DEADLINE: Monday, December 17, 2012
“Every passion borders on the chaotic, but the collector’s passion borders on the chaos of memories.” - Walter Benjamin, "Unpacking My Library”
This symposium investigates a resurgence of interest in possession, accumulation and hoarding, in the wake of an international financial crisis that dispossessed millions of their homes, savings, and sense of security. If we look at the contemporary art world, for example, revenues at auctions have reached unprecedented highs. During a global recession, art fairs have closed with record-breaking attendance, and art world darlings like Damien Hirst have offered collectors incentives like the “Spot Challenge,” in which gallery-goers who have the means to visit the artist’s retrospective in each of Gagosian Gallery’s eleven global locations earn a signed spot print dedicated personally to the collector. The collecting impulse, however, has not only exploded in the elite sphere of the contemporary art market. Popular television shows like Hoarders, Storage Wars, and Antiques Roadshow evidence a growing interest in the culture of collecting. Current scholarship also reflects this trend in the growing interdisciplinary field of material culture and the expansion of museums and museum studies. While the phenomenon of collecting has long fascinated scholars, the topic has become increasingly visible in recent years and therefore warrants renewed attention.
We invite 20-minute graduate papers from all periods and disciplines in the humanities to be presented at this symposium. Presenters will also have the opportunity workshop and discuss their own scholarship dealing with issues of collecting, as well as some of the methodological questions arising from this preoccupation at a more intimate roundtable and lunch with our keynote speaker, Bill Brown.

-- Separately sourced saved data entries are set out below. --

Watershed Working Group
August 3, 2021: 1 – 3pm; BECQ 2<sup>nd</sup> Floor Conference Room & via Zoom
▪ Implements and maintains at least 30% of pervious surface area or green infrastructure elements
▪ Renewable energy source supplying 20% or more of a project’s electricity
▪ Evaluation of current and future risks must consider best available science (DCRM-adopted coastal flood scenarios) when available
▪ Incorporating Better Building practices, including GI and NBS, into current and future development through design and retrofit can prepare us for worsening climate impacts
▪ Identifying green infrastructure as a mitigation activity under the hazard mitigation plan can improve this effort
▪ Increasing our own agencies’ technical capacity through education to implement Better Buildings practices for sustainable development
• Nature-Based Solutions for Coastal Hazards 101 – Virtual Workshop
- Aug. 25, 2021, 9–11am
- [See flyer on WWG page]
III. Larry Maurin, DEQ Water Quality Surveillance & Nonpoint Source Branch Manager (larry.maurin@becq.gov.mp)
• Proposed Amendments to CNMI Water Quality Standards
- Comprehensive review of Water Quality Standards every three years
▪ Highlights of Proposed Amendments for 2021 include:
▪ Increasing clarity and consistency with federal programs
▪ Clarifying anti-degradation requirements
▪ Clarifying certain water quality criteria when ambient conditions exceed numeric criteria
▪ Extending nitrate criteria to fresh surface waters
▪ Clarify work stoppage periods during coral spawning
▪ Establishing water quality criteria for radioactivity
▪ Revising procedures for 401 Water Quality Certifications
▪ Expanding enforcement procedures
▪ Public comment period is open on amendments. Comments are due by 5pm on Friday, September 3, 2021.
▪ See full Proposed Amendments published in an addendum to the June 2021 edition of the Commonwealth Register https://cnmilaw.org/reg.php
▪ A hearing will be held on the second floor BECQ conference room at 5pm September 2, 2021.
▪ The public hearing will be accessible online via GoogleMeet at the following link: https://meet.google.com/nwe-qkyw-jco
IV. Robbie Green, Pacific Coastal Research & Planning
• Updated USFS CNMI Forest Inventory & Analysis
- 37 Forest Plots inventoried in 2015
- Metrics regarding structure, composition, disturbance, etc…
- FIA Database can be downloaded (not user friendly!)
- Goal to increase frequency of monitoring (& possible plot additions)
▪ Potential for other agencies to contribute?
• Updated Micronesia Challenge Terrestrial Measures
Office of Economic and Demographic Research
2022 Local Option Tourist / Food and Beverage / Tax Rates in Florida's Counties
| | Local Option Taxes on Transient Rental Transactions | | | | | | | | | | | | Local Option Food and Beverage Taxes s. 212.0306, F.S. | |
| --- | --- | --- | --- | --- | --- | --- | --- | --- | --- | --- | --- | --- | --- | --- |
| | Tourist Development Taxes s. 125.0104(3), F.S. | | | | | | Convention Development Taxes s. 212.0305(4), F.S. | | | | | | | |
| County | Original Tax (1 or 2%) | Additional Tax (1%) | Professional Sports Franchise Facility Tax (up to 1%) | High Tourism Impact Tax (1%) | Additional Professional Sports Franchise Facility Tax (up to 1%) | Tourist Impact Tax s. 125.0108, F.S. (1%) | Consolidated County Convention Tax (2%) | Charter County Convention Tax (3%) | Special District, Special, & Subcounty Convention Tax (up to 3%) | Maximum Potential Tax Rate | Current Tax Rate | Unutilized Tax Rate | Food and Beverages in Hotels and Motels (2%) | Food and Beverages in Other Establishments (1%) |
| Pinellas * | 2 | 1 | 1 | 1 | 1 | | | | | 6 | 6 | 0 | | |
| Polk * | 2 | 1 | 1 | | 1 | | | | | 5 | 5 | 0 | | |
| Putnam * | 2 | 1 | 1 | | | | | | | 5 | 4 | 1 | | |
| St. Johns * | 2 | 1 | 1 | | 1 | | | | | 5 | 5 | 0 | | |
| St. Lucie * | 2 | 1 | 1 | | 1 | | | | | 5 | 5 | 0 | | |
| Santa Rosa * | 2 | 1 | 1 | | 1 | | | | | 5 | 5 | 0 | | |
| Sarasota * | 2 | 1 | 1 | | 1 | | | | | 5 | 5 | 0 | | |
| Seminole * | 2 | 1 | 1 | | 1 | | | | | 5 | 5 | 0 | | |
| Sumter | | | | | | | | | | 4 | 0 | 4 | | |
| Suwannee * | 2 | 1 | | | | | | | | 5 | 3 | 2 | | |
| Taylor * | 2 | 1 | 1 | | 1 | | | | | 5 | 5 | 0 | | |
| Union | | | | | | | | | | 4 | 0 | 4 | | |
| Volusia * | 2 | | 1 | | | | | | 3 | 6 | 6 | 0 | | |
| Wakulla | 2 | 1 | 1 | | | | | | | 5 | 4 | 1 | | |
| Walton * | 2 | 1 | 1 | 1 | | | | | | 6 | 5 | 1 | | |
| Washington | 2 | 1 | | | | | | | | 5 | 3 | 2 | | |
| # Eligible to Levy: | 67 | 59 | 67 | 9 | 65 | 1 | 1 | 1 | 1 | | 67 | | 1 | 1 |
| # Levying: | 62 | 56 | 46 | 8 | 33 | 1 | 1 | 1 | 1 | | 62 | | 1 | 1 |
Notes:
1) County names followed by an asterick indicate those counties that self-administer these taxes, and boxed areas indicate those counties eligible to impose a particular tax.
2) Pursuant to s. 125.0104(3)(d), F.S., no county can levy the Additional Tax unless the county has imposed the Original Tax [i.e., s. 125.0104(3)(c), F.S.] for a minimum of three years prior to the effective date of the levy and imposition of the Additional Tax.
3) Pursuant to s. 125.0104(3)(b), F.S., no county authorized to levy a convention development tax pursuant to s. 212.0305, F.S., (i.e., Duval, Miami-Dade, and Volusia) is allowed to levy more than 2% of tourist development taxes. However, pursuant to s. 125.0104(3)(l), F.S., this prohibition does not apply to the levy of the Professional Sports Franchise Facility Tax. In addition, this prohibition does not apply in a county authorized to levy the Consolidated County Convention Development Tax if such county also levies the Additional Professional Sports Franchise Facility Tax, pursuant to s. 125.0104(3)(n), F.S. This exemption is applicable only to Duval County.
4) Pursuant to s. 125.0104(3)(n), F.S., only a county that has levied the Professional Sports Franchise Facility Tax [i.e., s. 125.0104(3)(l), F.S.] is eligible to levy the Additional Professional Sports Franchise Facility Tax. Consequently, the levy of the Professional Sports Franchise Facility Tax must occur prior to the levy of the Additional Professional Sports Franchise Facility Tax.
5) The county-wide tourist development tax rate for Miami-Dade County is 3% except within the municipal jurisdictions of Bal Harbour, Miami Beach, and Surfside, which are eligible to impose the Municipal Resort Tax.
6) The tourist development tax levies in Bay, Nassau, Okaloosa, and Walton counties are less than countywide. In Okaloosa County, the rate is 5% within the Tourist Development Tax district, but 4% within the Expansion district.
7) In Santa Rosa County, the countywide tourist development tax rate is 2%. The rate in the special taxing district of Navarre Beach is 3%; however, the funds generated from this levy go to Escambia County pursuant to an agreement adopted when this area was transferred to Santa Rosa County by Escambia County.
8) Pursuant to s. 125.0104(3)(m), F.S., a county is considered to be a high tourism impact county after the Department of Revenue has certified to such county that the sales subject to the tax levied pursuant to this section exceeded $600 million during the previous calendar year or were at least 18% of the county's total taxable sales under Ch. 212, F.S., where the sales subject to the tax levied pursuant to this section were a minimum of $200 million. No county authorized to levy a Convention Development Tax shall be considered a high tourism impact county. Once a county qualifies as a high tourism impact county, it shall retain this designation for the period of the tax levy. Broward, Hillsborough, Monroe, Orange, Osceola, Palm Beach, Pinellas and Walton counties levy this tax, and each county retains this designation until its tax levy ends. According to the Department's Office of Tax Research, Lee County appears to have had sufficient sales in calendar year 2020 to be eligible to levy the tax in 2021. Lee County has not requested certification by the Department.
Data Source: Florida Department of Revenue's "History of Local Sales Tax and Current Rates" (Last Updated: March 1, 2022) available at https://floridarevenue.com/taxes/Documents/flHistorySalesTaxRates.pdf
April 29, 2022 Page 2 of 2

Prof. Brown is currently working on a new book project entitled Other Things, which he will draw on for a lecture that specifically addresses our theme. We anticipate that his keynote address on collecting, along with the presentation of work by emerging scholars will provoke a productive exchange of ideas about varying approaches to material culture among a wide range of objects of study, in addition to the methods and challenges of dealing with materiality as it applies to different forms of collecting, and to different disciplines.

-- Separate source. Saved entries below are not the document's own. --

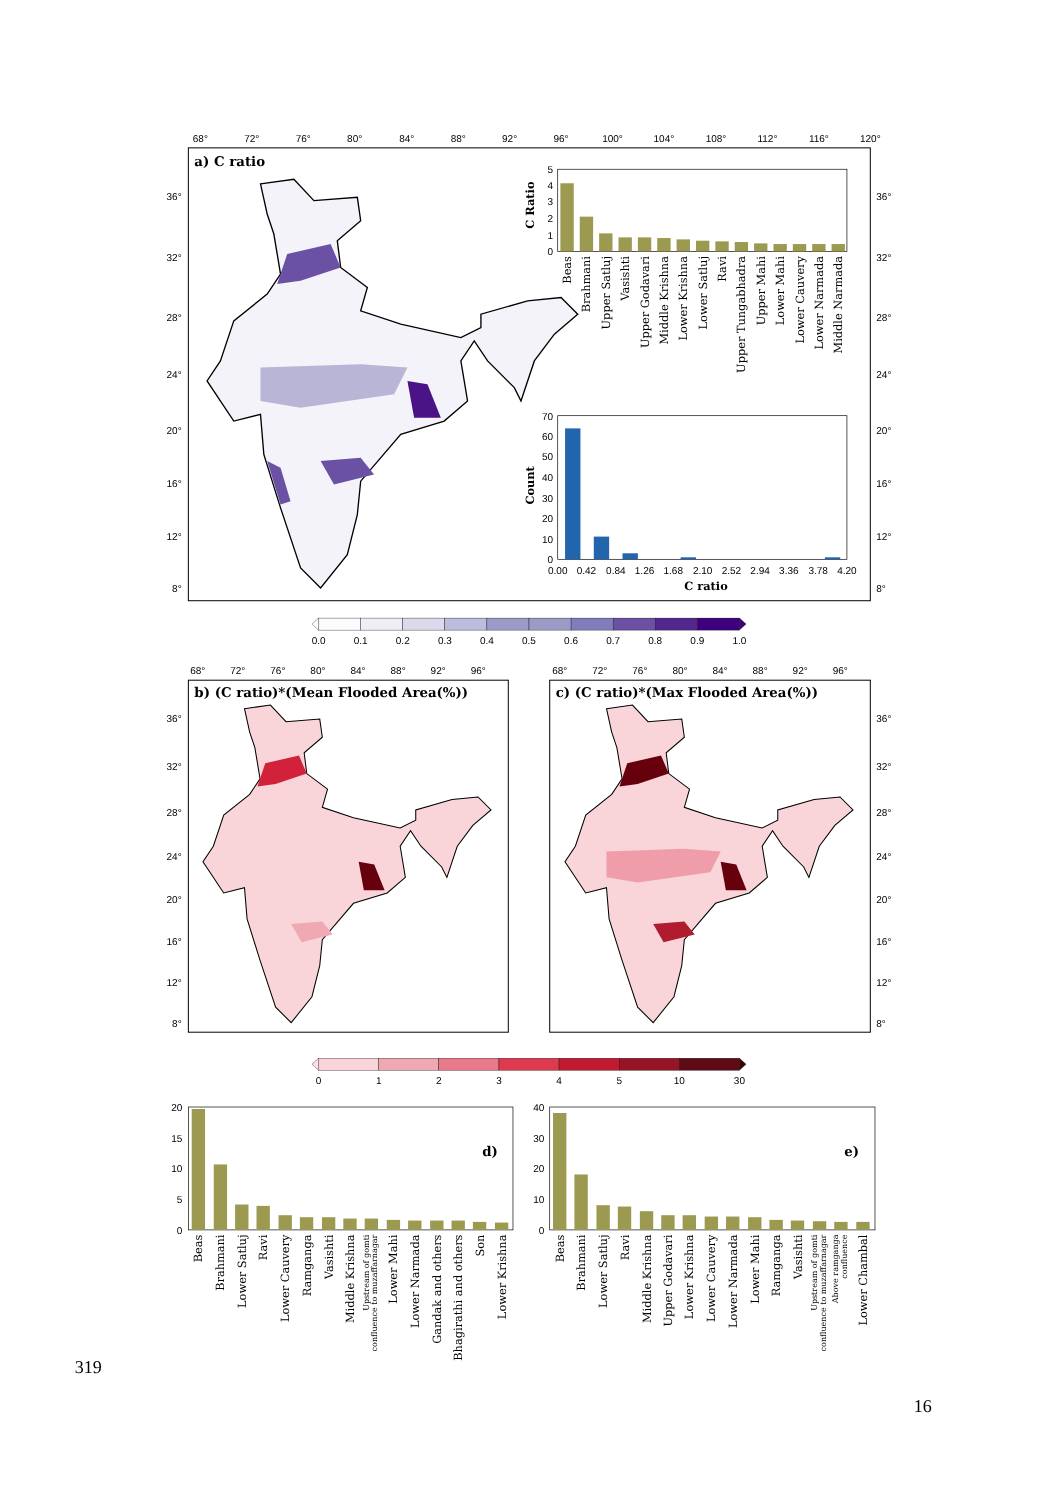68°
72°
76°
80°
84°
88°
92°
96°
100°
104°
108°
112°
116°
120°
36°
32°
28°
24°
20°
16°
12°
8°
36°
32°
28°
24°
20°
16°
12°
8°
a) C ratio
5
4
3
2
1
0
C Ratio
Beas
Brahmani
Upper Satluj
Vasishti
Upper Godavari
Middle Krishna
Lower Krishna
Lower Satluj
Ravi
Upper Tungabhadra
Upper Mahi
Lower Mahi
Lower Cauvery
Lower Narmada
Middle Narmada
70
60
50
40
30
20
10
0
Count
0.00
0.42
0.84
1.26
1.68
2.10
2.52
2.94
3.36
3.78
4.20
C ratio
0.0
0.1
0.2
0.3
0.4
0.5
0.6
0.7
0.8
0.9
1.0
68°
72°
76°
80°
84°
88°
92°
96°
36°
32°
28°
24°
20°
16°
12°
8°
b) (C ratio)*(Mean Flooded Area(%))
68°
72°
76°
80°
84°
88°
92°
96°
36°
32°
28°
24°
20°
16°
12°
8°
c) (C ratio)*(Max Flooded Area(%))
0
1
2
3
4
5
10
30
20
15
10
5
0
d)
Beas
Brahmani
Lower Satluj
Ravi
Lower Cauvery
Ramganga
Vasishti
Middle Krishna
Upstream of gomti
confluence to muzaffarnagar
Lower Mahi
Lower Narmada
Gandak and others
Bhagirathi and others
Son
Lower Krishna
40
30
20
10
0
e)
Beas
Brahmani
Lower Satluj
Ravi
Middle Krishna
Upper Godavari
Lower Krishna
Lower Cauvery
Lower Narmada
Lower Mahi
Ramganga
Vasishti
Upstream of gomti
confluence to muzaffarnagar
Above ramganga
confluence
Lower Chambal
319
16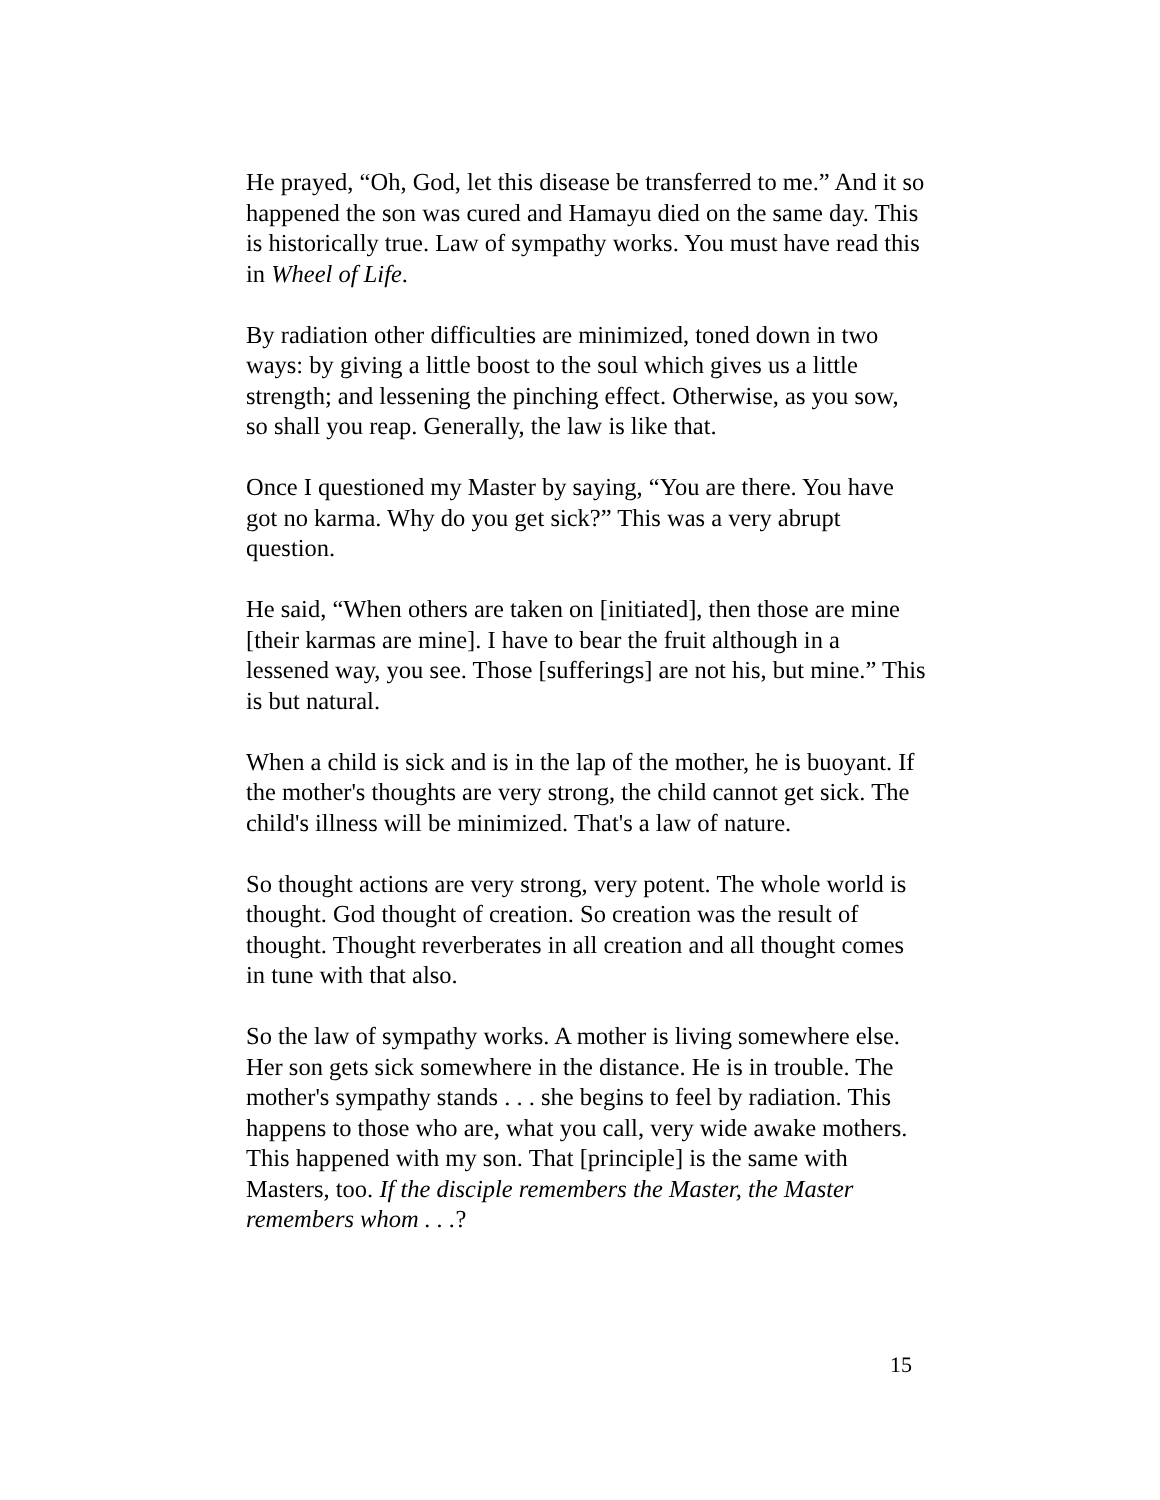He prayed, “Oh, God, let this disease be transferred to me.” And it so happened the son was cured and Hamayu died on the same day. This is historically true. Law of sympathy works. You must have read this in Wheel of Life.
By radiation other difficulties are minimized, toned down in two ways: by giving a little boost to the soul which gives us a little strength; and lessening the pinching effect. Otherwise, as you sow, so shall you reap. Generally, the law is like that.
Once I questioned my Master by saying, “You are there. You have got no karma. Why do you get sick?” This was a very abrupt question.
He said, “When others are taken on [initiated], then those are mine [their karmas are mine]. I have to bear the fruit although in a lessened way, you see. Those [sufferings] are not his, but mine.” This is but natural.
When a child is sick and is in the lap of the mother, he is buoyant. If the mother's thoughts are very strong, the child cannot get sick. The child's illness will be minimized. That's a law of nature.
So thought actions are very strong, very potent. The whole world is thought. God thought of creation. So creation was the result of thought. Thought reverberates in all creation and all thought comes in tune with that also.
So the law of sympathy works. A mother is living somewhere else. Her son gets sick somewhere in the distance. He is in trouble. The mother's sympathy stands . . . she begins to feel by radiation. This happens to those who are, what you call, very wide awake mothers. This happened with my son. That [principle] is the same with Masters, too. If the disciple remembers the Master, the Master remembers whom . . .?
15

Topics may include, but are not limited to:
- Collections as tools of personal as well as and shared identity
- Distinctions between collecting, cataloguing and archiving
- Material culture in the domestic space
- Mass media, virtual, and ephemeral collections
- Issues of preservation and display
- Novelties and souvenirs
- Relations between collecting, patronage, and artistic production
- The manuscript and book collections
- Corporate art collections and investments
- Cabinets of curiosity
- Collecting as an affirmation of, or challenge to, art institutions
Please send your abstracts of 250-300 words and a CV to sahagradsymposium@gmail.com by Monday, December 17, 2012.
Participants will be notified by Monday, January 14, 2013.